* Фрагмент текста *
________________________

История строительства нового здания и переезда в него — тоже своего рода эпос. Первое постановление о строительстве было принято еще в 1932 году. Инстанции, как их тогда называли, то вставляли библиотеку в планы строительства, то вычеркивали. Перед войной был даже утвержден проект и выделена площадка — война помешала.

Наконец, в 1959 году было получено разрешение, в 1960-м строительство началось и в 1967 году благополучно завершилось. Но тут стало известно, что на новое здание претендует другая организация, куда более могущественная, чем библиотека. Чтобы не случилось похожего на то, что описал А.Солженицын в рассказе «Для пользы дела», М.И. приняла единственно правильное решение — провела «переселение» в аварийном порядке. Около четырех миллионов изданий были подняты на этажи хранилища и расставлены по полкам вручную. И это притом, что обслуживание читателей в здании «Разинки» не прерывалось ни на день. Так библиотека выжила в очередной раз.
Большой зал Библиотеки. 36-я Генеральная конференция ИФЛА
В этом здании библиотека принимала в 1970 году международную библиотечную общественность, собравшуюся в Москву на 36-ю генеральную конференцию ИФЛА — Международной федерации библиотечных организаций и учреждений, вице-президентом, а с 1973 года пожизненным почетным вице-президентом которой была М.И.

В этом здании в 1972 году библиотеке по случаю ее 50-летия торжественно вручили орден Трудового Красного Знамени — награду в данном случае не протокольную, а заслуженную, которой библиотека может с полным правом гордиться. В этом здании библиотека пребывает и поныне.

Во все годы своего директорства М.И. не только собирала фонды и расширяла площади — она кропотливо подбирала кадры. От своего правила — привлекать в сотрудники людей умных, талантливых, высокообразованных, преданных культуре и книге, — она не отступала даже в периоды массовых репрессий и чисток.

Сотрудники Библиотеки иностранной литературы. 1938 год
В библиотеке находили пристанище и работу лица, считавшиеся идеологически не вполне благонадежными, имевшими те или иные причины относиться к Софье Владимировне (так эвфемистически именовали советскую власть) без чрезмерных восторгов. В 30-е годы это были специалисты-гуманитарии, в конце 40-х — начале 50-х годов — изгнанные из институтов, лабораторий и высшей школы противники «лысенковщины», а также жертвы кампании по борьбе с «безродными космополитами», попросту говоря, евреи и те, кто эту кампанию не поддерживал.

________________________

* Исходные данные *
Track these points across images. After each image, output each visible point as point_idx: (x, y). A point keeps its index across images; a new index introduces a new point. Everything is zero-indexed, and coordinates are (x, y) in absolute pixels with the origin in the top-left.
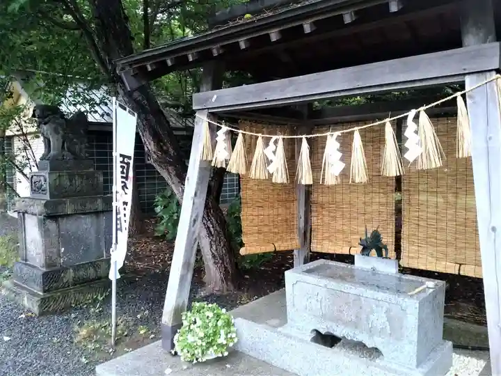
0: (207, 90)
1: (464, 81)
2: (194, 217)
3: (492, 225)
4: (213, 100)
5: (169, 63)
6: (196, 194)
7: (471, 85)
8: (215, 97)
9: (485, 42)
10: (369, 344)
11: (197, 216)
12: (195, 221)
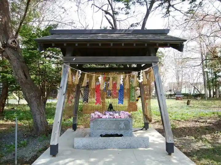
1: (152, 64)
3: (161, 94)
4: (74, 60)
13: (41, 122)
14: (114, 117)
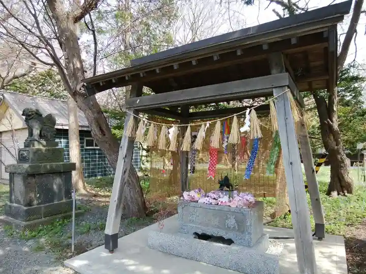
0: (134, 97)
1: (273, 92)
2: (124, 169)
3: (290, 161)
4: (137, 102)
5: (114, 81)
6: (126, 156)
7: (276, 93)
8: (138, 100)
9: (281, 72)
10: (226, 237)
11: (126, 169)
12: (125, 172)
13: (131, 198)
14: (218, 204)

________________________

* Список заданий *
1) В каком году, согласно фрагменту об истории библиотеки, приняли первое постановление о строительстве нового здания?
2) Выведите из фрагмента об истории библиотеки отрывок между словами «Наконец, в 1959» и «в очередной раз.» включительно.
3) Напишите, что следует дальше во фрагменте об истории библиотеки, начиная после его последнего предложения.
Пункты к этому отношения не имеют.

* Ответы к заданиям *
1) В 1932 году.

2)
Наконец, в 1959 году было получено разрешение, в 1960-м строительство началось и в 1967 году благополучно завершилось. Но тут стало известно, что на новое здание претендует другая организация, куда более могущественная, чем библиотека. Чтобы не случилось похожего на то, что описал А.Солженицын в рассказе «Для пользы дела», М.И. приняла единственно правильное решение — провела «переселение» в аварийном порядке. Около четырех миллионов изданий были подняты на этажи хранилища и расставлены по полкам вручную. И это притом, что обслуживание читателей в здании «Разинки» не прерывалось ни на день. Так библиотека выжила в очередной раз.

3)
В результате в библиотеке сложился удивительный коллектив интеллигентнейших и знающих свое дело людей.

Возникает резонный вопрос: как с таким-то составом сотрудников библиотека иностранной, т.е. не советской, а «тамошней», закордонной литературы могла не просто существовать, но и развиваться в насквозь идеологизированном большевистском государстве? Тем более, что у нее были сильные противники (есть они и сейчас), очень многим не нравилось, что она уже по определению так или иначе приобщает людей к зарубежной культуре и дает знания о «чуждом капиталистическом мире».

Жалобы, «сигналы» о неблагонадежности, требования реформировать библиотеку или вообще ее закрыть постоянно шли в соответствующие инстанции. И лишь когда директором стала дочь самого председателя Совета министров СССР, библиотека впервые за всю ее историю была избавлена от постылых проверок на политическую и иную благонадежность.
Итак, почему библиотека все-таки уцелела? Вероятно, в силу счастливого взаимодействия ряда обстоятельств.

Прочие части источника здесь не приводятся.